# ceiling treatment?



## untuned (Mar 29, 2012)

I happened to be in a rather large auditorium over the weekend and noticed the ceiling above me was heavily treated with long flat panels,at varying angles, spanning the entire surface.....no 2 panels were the same. Keep in mind the ceiling is about 30 feet above my head. My question is this....is this type of treatment only reserved for a very large room or is it something I should consider in my future HT......Not really sure so I thought I should ask. If this has been covered already or there is some viable information I can research please let me know. Thank you for any kind of advise given!


----------



## HTip (Oct 10, 2011)

These are called sound baffles and because they mostly hang vertically only rooms with heigh ceilings can benefit. For home use wall panels and ceiling tiles are more common.

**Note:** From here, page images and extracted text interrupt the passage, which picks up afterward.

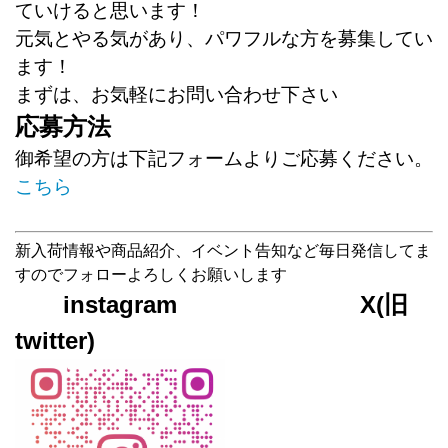
ていけると思います！
元気とやる気があり、パワフルな方を募集してい
ます！
まずは、お気軽にお問い合わせ下さい
応募方法
御希望の方は下記フォームよりご応募ください。
こちら
新入荷情報や商品紹介、イベント告知など毎日発信してま
すのでフォローよろしくお願いします
instagram X(旧
twitter)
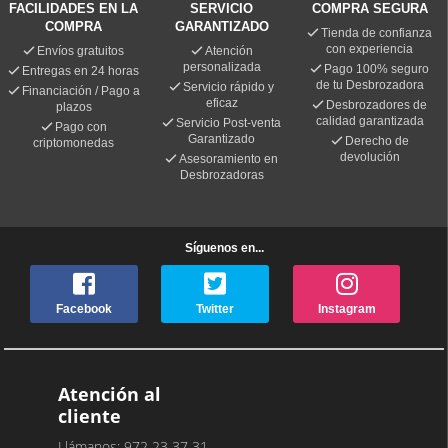
FACILIDADES EN LA
SERVICIO
COMPRA SEGURA
COMPRA
GARANTIZADO
Tienda de confianza
con experiencia
Envíos gratuitos
Atención
personalizada
Pago 100% seguro
Entregas en 24 horas
de tu Desbrozadora
Servicio rápido y
Financiación / Pago a
eficaz
Desbrozadores de
plazos
calidad garantizada
Servicio Post-venta
Pago con
Garantizado
Derecho de
criptomonedas
devolución
Asesoramiento en
Desbrozadoras
Síguenos en...
Facebook
Twitter
Instagram
Atención al
cliente
Llámanos: 972 23 37 31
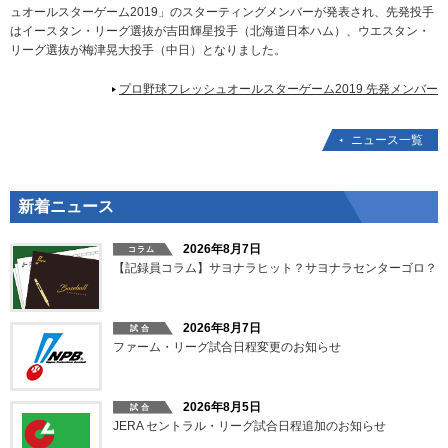
ュオールスターゲーム2019」のスターティングメンバーが発表され、先発投手
はイースタン・リーグ選抜が吉田輝星投手（北海道日本ハム）、ウエスタン・
リーグ選抜が梅津晃大投手（中日）となりました。
プロ野球フレッシュオールスターゲーム2019 先発メンバー
ニュース一覧
新着ニュース
2026年8月7日
【記録員コラム】サヨナラヒット？サヨナラセンターゴロ？
2026年8月7日
ファーム・リーグ試合日程変更のお知らせ
2026年8月5日
JERA セントラル・リーグ試合日程追加のお知らせ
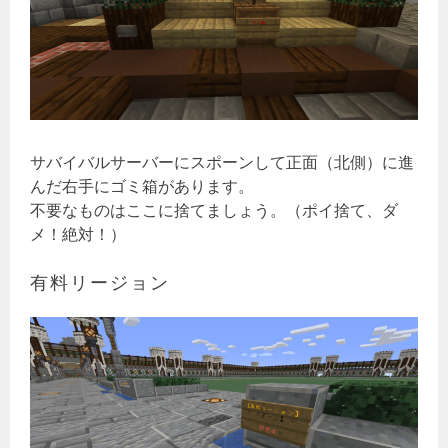
サバイバルサーバーにスポーンして正面（北側）に進
んだ右手にゴミ箱があります。
不要なものはここに捨てましょう。（ポイ捨て、ダ
メ！絶対！）
有料リージョン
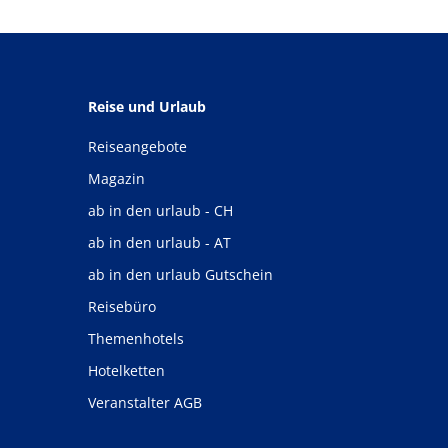
Reise und Urlaub
Reiseangebote
Magazin
ab in den urlaub - CH
ab in den urlaub - AT
ab in den urlaub Gutschein
Reisebüro
Themenhotels
Hotelketten
Veranstalter AGB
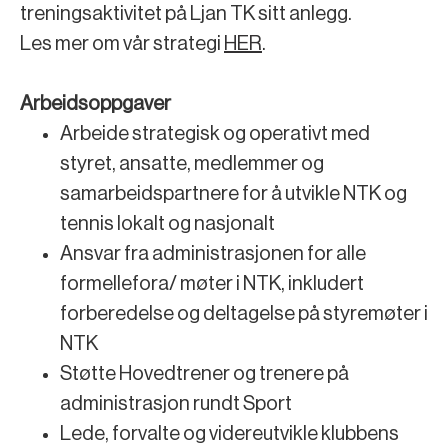
treningsaktivitet på Ljan TK sitt anlegg.
Les mer om vår strategi
HER
.
Arbeidsoppgaver
Arbeide strategisk og operativt med
styret, ansatte, medlemmer og
samarbeidspartnere for å utvikle NTK og
tennis lokalt og nasjonalt
Ansvar fra administrasjonen for alle
formellefora/ møter i NTK, inkludert
forberedelse og deltagelse på styremøter i
NTK
Støtte Hovedtrener og trenere på
administrasjon rundt Sport
Lede, forvalte og videreutvikle klubbens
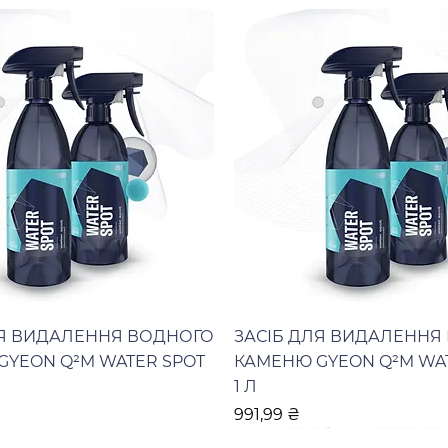
ЛЯ ВИДАЛЕННЯ ВОДНОГО
ЗАСІБ ДЛЯ ВИДАЛЕННЯ
GYEON Q²M WATER SPOT
КАМЕНЮ GYEON Q²M WA
1 Л
Ціна
991,99 ₴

http://en.wikipedia.org/wiki/Sound_baffle

Here you can find some images...


----------



## untuned (Mar 29, 2012)

HTip---thank you for the wiki link, it was pretty helpful in clearing things up a little. I should have been a little more specific on the design of the auditorium ceiling though. it looks a little more like the first photo but, no two are at the same angle.

The second photo I stumbled upon and thought it was really cool looking. It could work with some foam in the void areas....dunno if it would be too much or not.


----------



## hjones4841 (Jan 21, 2009)

Foam likely won't make that much difference. Fiberglass panels will be more effective. Ceiling tiles are effective only at higher frequencies. If you have a suspended ceiling, stuffing the area above them with fiberglass home insulation will help - it acts like a big bass trap.

I have a long thread called Klipshorn room treatment that I started here a little over 3 years ago that explains how I treated my 12x20x8 room with side absorption and bass traps. The improvement in the room's acoustics was very significant.


----------